-- Start Dataset --

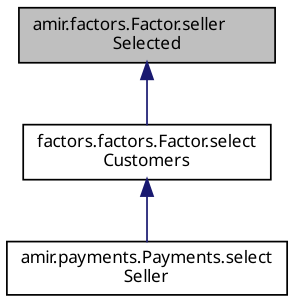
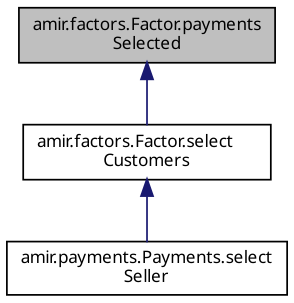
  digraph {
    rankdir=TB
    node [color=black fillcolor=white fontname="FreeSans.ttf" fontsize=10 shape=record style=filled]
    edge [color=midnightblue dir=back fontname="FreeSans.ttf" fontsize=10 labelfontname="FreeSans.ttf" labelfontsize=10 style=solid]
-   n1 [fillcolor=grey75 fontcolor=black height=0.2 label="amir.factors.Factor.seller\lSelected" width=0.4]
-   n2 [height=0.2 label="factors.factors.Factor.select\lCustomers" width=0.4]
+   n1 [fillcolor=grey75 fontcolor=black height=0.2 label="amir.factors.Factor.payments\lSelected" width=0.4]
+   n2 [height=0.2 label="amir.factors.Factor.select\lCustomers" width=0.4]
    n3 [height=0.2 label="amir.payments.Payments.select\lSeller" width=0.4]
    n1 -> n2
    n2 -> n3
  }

-- End Dataset --
-- Start Dataset --

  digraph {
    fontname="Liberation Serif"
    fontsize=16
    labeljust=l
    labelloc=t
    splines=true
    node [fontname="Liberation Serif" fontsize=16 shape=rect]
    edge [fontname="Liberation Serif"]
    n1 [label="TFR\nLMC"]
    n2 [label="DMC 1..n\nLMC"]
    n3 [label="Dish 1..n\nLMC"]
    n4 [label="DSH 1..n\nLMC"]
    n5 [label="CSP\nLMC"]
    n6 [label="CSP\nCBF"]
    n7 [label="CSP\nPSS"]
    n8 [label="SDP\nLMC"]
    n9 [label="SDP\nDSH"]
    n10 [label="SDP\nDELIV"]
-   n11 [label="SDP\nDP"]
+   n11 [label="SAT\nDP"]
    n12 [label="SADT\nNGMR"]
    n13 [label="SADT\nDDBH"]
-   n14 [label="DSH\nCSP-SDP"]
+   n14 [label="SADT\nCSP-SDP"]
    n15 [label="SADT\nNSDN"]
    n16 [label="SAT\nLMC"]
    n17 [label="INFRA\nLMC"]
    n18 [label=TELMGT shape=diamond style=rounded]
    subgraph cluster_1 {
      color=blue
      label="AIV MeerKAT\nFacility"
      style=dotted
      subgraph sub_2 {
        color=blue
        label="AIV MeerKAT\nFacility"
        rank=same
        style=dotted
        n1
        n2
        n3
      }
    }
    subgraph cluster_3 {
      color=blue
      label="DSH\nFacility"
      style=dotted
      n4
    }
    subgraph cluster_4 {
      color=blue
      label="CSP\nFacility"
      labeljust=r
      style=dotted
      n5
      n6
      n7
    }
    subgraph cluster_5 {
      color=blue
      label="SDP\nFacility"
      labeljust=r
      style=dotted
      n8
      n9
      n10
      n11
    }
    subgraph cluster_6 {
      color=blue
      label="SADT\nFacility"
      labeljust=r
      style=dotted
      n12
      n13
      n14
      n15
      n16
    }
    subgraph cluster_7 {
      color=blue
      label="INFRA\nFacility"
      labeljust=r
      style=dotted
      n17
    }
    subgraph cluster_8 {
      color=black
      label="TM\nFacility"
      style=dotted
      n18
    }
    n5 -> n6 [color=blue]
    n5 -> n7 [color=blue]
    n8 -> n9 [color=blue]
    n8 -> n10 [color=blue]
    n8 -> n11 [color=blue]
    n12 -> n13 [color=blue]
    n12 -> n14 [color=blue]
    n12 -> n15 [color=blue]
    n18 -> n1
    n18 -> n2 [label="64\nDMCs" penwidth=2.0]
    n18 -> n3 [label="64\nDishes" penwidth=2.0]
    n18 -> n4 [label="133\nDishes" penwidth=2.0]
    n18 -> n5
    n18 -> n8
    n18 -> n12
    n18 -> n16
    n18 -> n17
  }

-- End Dataset --

• Task details: Please count the lines of the data above that contain the string "fontsize". Give only the number.

• Task solution: 4